-------- Passage to read
Dataset definition and relationship using a dictionary¶

Create the dataset definitions and relationships for the profile and transaction dataset using dict directly.

profile_catalog_id = profile_dataset.id
profile_catalog_version_id = profile_dataset.version_id

transac_catalog_id = transaction_dataset.id
transac_catalog_version_id = transaction_dataset.version_id

dataset_definitions = [
    {
        'identifier': 'transaction',
        'catalogVersionId': transac_catalog_version_id,
        'catalogId': transac_catalog_id,
        'primaryTemporalKey': 'Date',
        'snapshotPolicy': 'latest',
    },
    {
        'identifier': 'profile',
        'catalogId': profile_catalog_id,
        'catalogVersionId': profile_catalog_version_id,
        'snapshotPolicy': 'latest',
    },
]

relationships = [
    {
        'dataset2Identifier': 'profile',
        'dataset1Keys': ['CustomerID'],
        'dataset2Keys': ['CustomerID'],
        'featureDerivationWindowStart': -14,
        'featureDerivationWindowEnd': -1,
        'featureDerivationWindowTimeUnit': 'DAY',
        'predictionPointRounding': 1,
        'predictionPointRoundingTimeUnit': 'DAY',
    },
    {
        'dataset1Identifier': 'profile',
        'dataset2Identifier': 'transaction',
        'dataset1Keys': ['CustomerID'],
        'dataset2Keys': ['CustomerID'],
    },
]

Retrieving relationship configuration¶

You can retrieve a specific relationship’s configuration using the ID of the relationship configuration.

relationship_config_id = '5506fcd38bd88f5953219da0'
relationship_config = dr.RelationshipsConfiguration(id=relationship_config_id).get()
----------------
■ **Written task 1**
Reproduce the stretch of the dataset relationships passage from "Dataset definition and" through "using dict directly.", keeping every character unchanged.
■ **Written task 2**
From the rows below, pull out each one that contains the string "complexidade", matching case exactly.
-------- Records shown
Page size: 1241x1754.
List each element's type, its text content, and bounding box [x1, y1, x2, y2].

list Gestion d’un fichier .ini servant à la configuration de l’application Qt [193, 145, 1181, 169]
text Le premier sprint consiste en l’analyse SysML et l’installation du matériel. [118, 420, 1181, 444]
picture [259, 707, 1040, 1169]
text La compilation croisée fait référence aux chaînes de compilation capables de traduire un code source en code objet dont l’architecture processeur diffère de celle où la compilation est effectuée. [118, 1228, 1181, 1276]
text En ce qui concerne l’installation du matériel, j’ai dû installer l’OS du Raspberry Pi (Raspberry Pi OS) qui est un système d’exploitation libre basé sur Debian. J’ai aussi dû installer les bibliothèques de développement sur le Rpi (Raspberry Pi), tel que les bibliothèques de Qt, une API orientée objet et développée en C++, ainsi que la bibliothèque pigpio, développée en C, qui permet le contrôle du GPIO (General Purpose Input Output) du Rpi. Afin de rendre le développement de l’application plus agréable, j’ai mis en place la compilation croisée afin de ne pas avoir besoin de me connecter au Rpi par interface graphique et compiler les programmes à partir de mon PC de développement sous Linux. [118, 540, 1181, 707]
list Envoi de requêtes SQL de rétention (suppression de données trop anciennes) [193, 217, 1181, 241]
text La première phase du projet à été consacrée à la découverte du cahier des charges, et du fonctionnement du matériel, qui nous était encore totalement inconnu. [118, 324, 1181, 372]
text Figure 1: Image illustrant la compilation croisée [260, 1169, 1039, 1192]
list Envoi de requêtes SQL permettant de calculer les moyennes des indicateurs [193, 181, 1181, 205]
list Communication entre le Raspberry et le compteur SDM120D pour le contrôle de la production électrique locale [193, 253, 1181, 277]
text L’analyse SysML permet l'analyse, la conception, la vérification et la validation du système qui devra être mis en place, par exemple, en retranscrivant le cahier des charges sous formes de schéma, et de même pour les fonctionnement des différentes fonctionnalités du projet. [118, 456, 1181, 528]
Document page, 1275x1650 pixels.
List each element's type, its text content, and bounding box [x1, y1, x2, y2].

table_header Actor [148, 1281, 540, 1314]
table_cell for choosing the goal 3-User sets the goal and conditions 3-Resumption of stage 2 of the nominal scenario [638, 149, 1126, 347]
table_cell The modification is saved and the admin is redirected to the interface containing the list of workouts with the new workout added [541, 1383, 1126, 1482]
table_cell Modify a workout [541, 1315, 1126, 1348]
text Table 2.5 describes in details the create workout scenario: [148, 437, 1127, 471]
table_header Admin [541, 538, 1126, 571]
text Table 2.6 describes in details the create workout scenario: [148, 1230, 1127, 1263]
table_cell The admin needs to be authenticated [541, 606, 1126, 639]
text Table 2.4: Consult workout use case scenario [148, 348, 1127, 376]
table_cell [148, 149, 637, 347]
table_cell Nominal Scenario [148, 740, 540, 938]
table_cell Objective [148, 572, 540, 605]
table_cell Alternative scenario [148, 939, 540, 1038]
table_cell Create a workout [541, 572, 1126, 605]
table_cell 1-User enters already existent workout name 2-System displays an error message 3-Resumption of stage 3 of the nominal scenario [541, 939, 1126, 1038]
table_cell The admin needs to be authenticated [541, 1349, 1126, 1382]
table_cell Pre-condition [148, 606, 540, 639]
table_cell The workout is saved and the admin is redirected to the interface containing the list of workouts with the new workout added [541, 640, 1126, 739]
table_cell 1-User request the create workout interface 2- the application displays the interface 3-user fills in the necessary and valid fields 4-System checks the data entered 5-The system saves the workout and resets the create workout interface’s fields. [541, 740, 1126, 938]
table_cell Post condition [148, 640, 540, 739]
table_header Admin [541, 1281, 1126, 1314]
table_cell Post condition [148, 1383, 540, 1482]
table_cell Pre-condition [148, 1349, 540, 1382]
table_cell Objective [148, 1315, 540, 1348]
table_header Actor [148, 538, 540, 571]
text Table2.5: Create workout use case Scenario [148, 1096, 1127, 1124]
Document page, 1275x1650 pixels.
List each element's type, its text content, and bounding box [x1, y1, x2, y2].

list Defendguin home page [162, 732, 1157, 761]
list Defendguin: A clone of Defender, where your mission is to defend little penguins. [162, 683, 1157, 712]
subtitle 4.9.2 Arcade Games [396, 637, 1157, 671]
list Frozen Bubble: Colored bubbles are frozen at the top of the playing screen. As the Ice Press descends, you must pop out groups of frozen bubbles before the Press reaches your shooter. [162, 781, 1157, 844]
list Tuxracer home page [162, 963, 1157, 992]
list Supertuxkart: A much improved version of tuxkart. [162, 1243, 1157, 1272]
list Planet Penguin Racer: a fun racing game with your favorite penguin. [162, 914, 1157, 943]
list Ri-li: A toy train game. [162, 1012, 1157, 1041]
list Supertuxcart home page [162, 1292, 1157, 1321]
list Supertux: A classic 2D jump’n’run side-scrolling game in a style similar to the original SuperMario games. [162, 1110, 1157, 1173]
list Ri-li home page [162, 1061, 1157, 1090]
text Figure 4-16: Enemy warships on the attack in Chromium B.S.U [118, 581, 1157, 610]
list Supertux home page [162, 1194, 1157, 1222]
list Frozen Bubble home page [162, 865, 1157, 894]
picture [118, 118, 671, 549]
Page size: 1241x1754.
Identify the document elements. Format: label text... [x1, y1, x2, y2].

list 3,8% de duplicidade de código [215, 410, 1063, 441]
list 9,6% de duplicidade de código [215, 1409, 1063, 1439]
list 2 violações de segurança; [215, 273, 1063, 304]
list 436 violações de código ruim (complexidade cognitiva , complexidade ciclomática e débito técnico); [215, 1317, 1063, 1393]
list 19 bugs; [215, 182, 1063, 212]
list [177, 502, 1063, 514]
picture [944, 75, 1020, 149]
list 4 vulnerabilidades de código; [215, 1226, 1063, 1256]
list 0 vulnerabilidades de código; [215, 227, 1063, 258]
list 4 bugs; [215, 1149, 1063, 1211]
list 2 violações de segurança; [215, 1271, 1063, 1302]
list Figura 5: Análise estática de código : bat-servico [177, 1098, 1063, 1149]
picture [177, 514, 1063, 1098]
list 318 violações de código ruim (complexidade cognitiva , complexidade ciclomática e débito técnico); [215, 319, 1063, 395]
----------------
■ **Result 1**
Dataset definition and relationship using a dictionary¶

Create the dataset definitions and relationships for the profile and transaction dataset using dict directly.

■ **Result 2**
list 436 violações de código ruim (complexidade cognitiva , complexidade ciclomática e débito técnico); [215, 1317, 1063, 1393]
list 318 violações de código ruim (complexidade cognitiva , complexidade ciclomática e débito técnico); [215, 319, 1063, 395]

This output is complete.